Data excerpts –
**********

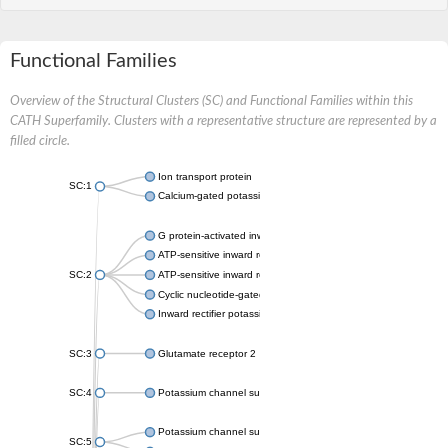
Functional Families
Overview of the Structural Clusters (SC) and Functional Families within this
CATH Superfamily. Clusters with a representative structure are represented by a
filled circle.
Ion transport protein
SC:1
Calcium-gated potassium channel MthK
G protein-activated inward rectifier potassium channel 1
ATP-sensitive inward rectifier potassium channel 12
SC:2
ATP-sensitive inward rectifier potassium channel 11
Cyclic nucleotide-gated potassium channel mll3241
Inward rectifier potassium channel Kirbac3.1
SC:3
Glutamate receptor 2
SC:4
Potassium channel subfamily K member
Potassium channel subfamily K member 10 isoform 2
SC:5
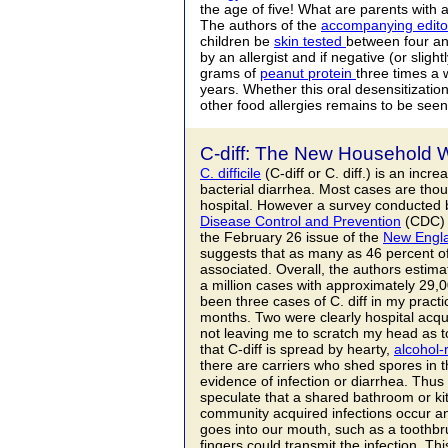
the age of five! What are parents with a
The authors of the
accompanying editor
children be
skin tested
between four an
by an allergist and if negative (or sligh
grams of
peanut protein
three times a 
years. Whether this oral desensitizatio
other food allergies remains to be seen
C-diff: The New Household 
C. difficile
(C-diff or C. diff.) is an inc
bacterial diarrhea. Most cases are thou
hospital. However a survey conducted 
Disease Control and Prevention
(CDC) 
the February 26 issue of the
New Engla
suggests that as many as 46 percent 
associated. Overall, the authors estima
a million cases with approximately 29,
been three cases of C. diff in my practi
months. Two were clearly hospital acqu
not leaving me to scratch my head as t
that C-diff is spread by hearty,
alcohol-
there are carriers who shed spores in th
evidence of infection or diarrhea. Thus 
speculate that a shared bathroom or ki
community acquired infections occur an
goes into our mouth, such as a toothbru
fingers could transmit the infection. T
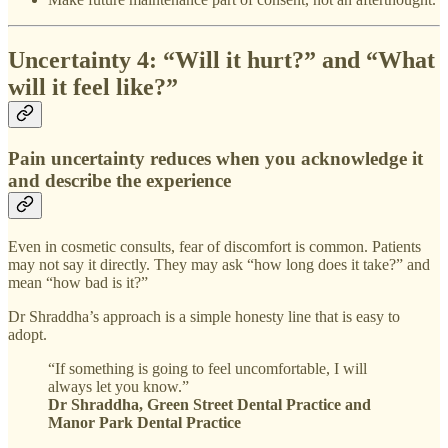
Uncertainty 4: “Will it hurt?” and “What
will it feel like?”
Pain uncertainty reduces when you acknowledge it
and describe the experience
Even in cosmetic consults, fear of discomfort is common. Patients
may not say it directly. They may ask “how long does it take?” and
mean “how bad is it?”
Dr Shraddha’s approach is a simple honesty line that is easy to
adopt.
“If something is going to feel uncomfortable, I will
always let you know.”
Dr Shraddha, Green Street Dental Practice and
Manor Park Dental Practice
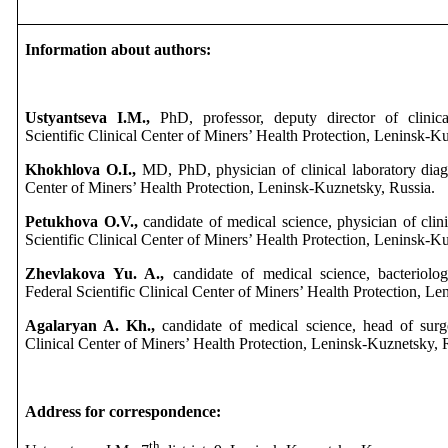
Information about authors:
Ustyantseva I.M.,
PhD, professor, deputy director of clinical
Scientific Clinical Center of Miners’ Health Protection, Leninsk-K
Khokhlova O.I.,
MD, PhD, physician of clinical laboratory diagno
Center of Miners’ Health Protection, Leninsk-Kuznetsky, Russia.
Petukhova O.V.,
candidate of medical science, physician of clini
Scientific Clinical Center of Miners’ Health Protection, Leninsk-K
Zhevlakova Yu. A.,
candidate of medical science, bacteriologi
Federal Scientific Clinical Center of Miners’ Health Protection, L
Agalaryan A. Kh.,
candidate of medical science, head of surge
Clinical Center of Miners’ Health Protection, Leninsk-Kuznetsky, 
Address for correspondence:
th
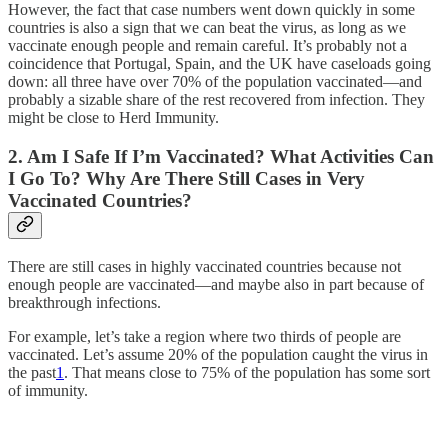
However, the fact that case numbers went down quickly in some
countries is also a sign that we can beat the virus, as long as we
vaccinate enough people and remain careful. It’s probably not a
coincidence that Portugal, Spain, and the UK have caseloads going
down: all three have over 70% of the population vaccinated—and
probably a sizable share of the rest recovered from infection. They
might be close to Herd Immunity.
2. Am I Safe If I’m Vaccinated? What Activities Can
I Go To? Why Are There Still Cases in Very
Vaccinated Countries?
There are still cases in highly vaccinated countries because not
enough people are vaccinated—and maybe also in part because of
breakthrough infections.
For example, let’s take a region where two thirds of people are
vaccinated. Let’s assume 20% of the population caught the virus in
the past
1
. That means close to 75% of the population has some sort
of immunity.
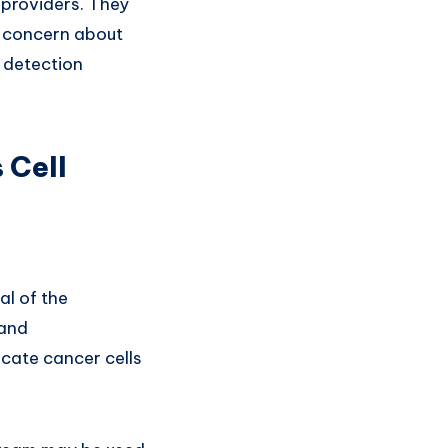
 providers. They
is concern about
y detection
 Cell
al of the
 and
cate cancer cells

**********

Prompt – Copy exactly the lines that run from the one with "providers. They" to the last line of the material, including both.

Final answer –
 providers. They
is concern about
y detection
 Cell
al of the
 and
cate cancer cells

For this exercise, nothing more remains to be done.